### [TESTO FORNITO]
────

“Senza contorni, senza fine, e
forse senza forma … sta succedendo qualcosa dentro di me, ma non capisco cosa.”
Rywka Lipszyc (si legge “Rifka Lipsciz”) cominciò a scrivere l’unico
volume superstite dei suoi diari nel ghetto di Łódź, poco dopo aver compiuto 14
anni. Nel giro di 6 mesi, dall’ottobre del 1943 all’aprile del 1944, riempì più
di cento pagine, poi all’improvviso smise. Un anno dopo, una dottoressa
sovietica entrata ad Auschwitz-Birkenau, insieme all’Armata Rossa, trovò il
diario accanto alle macerie del forno crematorio. Il percorso del diario sembra
suggerirci che Rywka abbia trovato la morte nel campo di concentramento, ma non
rimarrà una delle tante vittime senza nome dell’Olocausto, poiché le sue parole
vivranno per sempre.
Il suo diario ha affrontato una storia particolare. La dottoressa che
lo ha rinvenuto accanto ai forni crematori lo ha custodito per sessant’anni
nella Siberia occidentale fino al momento della sua morte quando i suoi effetti
personali passarono al figlio e alla morte di quest’ultimo alla moglie. Nel 1995
il diario giunge nelle mani di Anastasia, una discendente. Anastasia lo legge e
ne intuisce lo straordinario valore. Decide di portarlo a San Francisco, dove è
emigrata nel 1991. Negli anni seguenti si mette in cerca dell’istituzione più
adatta cui consegnare questa straordinaria testimonianza.
Zinaida Berezovskaya, medico che trovò il diario |
Nel 2008 Anastasia lo consegna al Centro per l'Olocausto del nord
California e del Brooklyn College che, stabilitane l'autenticità, decide di assicurare
la sopravvivenza del testo originale e due anni dopo il diario viene tradotto
in inglese, corredato dagli interventi di importanti studiosi, integrato con le
testimonianze di due cugine di Rywka e con il resoconto delle ricerche compiute
sulla sorte dell’autrice dopo il ritrovamento del diario.

────

### [MATERIALE FORNITO]
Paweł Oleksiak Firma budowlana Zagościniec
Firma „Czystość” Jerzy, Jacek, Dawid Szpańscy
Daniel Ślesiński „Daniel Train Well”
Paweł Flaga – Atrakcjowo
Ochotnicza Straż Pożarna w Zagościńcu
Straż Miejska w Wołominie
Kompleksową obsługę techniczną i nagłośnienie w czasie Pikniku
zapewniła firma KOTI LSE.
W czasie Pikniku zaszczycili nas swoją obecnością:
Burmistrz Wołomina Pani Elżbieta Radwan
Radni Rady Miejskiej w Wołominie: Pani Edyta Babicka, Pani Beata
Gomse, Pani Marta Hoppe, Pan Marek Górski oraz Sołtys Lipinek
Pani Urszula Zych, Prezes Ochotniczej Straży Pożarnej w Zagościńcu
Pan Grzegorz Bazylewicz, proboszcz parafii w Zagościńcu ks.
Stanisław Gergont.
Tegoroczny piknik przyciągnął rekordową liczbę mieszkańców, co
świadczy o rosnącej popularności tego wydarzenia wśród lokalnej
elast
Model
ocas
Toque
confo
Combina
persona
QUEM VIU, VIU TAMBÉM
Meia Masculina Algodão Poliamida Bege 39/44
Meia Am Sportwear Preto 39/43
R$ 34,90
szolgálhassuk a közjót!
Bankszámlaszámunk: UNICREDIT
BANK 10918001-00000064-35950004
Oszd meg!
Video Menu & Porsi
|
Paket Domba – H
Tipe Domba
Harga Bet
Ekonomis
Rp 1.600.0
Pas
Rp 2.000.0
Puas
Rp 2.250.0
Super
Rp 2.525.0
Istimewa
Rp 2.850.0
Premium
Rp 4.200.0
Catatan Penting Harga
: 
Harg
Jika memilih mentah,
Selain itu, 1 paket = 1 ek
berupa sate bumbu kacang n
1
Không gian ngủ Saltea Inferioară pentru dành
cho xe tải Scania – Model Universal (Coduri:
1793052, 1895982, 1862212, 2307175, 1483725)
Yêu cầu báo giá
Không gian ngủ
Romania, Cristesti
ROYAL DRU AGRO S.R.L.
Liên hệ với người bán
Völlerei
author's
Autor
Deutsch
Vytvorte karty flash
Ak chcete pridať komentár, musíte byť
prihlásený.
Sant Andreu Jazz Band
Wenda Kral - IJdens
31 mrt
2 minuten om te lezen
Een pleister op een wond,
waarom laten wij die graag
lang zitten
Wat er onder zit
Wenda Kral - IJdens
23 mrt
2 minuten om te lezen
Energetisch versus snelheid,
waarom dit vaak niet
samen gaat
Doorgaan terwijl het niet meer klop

────

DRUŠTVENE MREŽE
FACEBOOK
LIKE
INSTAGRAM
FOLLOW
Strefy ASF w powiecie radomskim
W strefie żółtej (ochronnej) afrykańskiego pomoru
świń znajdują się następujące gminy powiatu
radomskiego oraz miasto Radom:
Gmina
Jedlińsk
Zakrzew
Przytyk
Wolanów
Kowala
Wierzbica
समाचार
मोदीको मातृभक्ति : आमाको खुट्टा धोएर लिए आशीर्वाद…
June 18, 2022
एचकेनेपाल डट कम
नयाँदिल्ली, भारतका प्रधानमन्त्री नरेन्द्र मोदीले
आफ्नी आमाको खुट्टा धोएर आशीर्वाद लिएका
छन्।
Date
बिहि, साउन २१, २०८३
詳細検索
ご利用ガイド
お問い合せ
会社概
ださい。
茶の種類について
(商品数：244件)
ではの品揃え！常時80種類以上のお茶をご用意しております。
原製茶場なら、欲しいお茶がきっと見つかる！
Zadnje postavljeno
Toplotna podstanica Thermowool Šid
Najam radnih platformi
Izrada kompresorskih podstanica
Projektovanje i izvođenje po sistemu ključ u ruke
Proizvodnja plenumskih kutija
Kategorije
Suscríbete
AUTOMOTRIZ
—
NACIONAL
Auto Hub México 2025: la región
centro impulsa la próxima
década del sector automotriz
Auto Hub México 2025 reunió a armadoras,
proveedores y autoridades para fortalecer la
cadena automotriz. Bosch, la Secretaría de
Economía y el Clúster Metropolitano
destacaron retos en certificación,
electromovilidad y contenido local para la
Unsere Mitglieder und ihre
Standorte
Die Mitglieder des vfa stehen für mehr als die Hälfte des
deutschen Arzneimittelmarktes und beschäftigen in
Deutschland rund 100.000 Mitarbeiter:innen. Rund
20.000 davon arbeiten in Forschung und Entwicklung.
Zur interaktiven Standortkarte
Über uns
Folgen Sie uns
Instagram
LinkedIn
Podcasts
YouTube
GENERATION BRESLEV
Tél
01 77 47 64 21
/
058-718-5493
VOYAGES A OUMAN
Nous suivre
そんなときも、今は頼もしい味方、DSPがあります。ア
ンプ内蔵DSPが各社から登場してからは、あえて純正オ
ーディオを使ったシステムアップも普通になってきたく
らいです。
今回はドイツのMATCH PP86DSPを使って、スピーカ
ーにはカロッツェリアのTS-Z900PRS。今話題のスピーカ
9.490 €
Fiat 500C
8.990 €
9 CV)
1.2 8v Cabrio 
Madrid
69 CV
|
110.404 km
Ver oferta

────

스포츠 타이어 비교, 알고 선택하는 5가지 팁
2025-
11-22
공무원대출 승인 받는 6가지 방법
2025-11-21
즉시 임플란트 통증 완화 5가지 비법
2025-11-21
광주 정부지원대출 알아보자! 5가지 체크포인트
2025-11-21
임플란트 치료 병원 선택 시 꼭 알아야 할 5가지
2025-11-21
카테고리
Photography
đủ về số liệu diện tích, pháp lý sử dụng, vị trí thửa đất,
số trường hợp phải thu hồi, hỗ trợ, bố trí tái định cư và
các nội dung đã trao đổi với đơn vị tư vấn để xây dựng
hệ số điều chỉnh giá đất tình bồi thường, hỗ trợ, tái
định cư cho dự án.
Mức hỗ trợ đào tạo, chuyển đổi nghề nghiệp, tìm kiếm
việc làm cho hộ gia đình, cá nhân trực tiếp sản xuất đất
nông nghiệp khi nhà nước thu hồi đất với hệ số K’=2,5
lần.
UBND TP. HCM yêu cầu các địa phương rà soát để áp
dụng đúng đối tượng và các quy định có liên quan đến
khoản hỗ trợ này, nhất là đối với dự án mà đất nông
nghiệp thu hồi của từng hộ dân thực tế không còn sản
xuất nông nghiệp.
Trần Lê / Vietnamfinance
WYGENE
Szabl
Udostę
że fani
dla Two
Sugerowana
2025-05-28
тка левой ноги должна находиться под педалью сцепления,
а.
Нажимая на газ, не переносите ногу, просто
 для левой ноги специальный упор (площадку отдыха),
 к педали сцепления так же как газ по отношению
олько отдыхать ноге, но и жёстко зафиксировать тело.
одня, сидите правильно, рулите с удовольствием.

────

### [COMPITO DA SVOLGERE]
Rispondi alle domande seguenti sul testo dedicato al diario di Rywka Lipszyc.
1. In quale ghetto Rywka Lipszyc cominciò a scrivere il diario?
2. In quale città Anastasia decise di portare il diario?
3. In che anno Anastasia consegnò il diario al Centro per l'Olocausto del nord California e del Brooklyn College?

### [SOLUZIONE DELL'ESERCIZIO]
1. Nel ghetto di Łódź.
2. A San Francisco.
3. Nel 2008.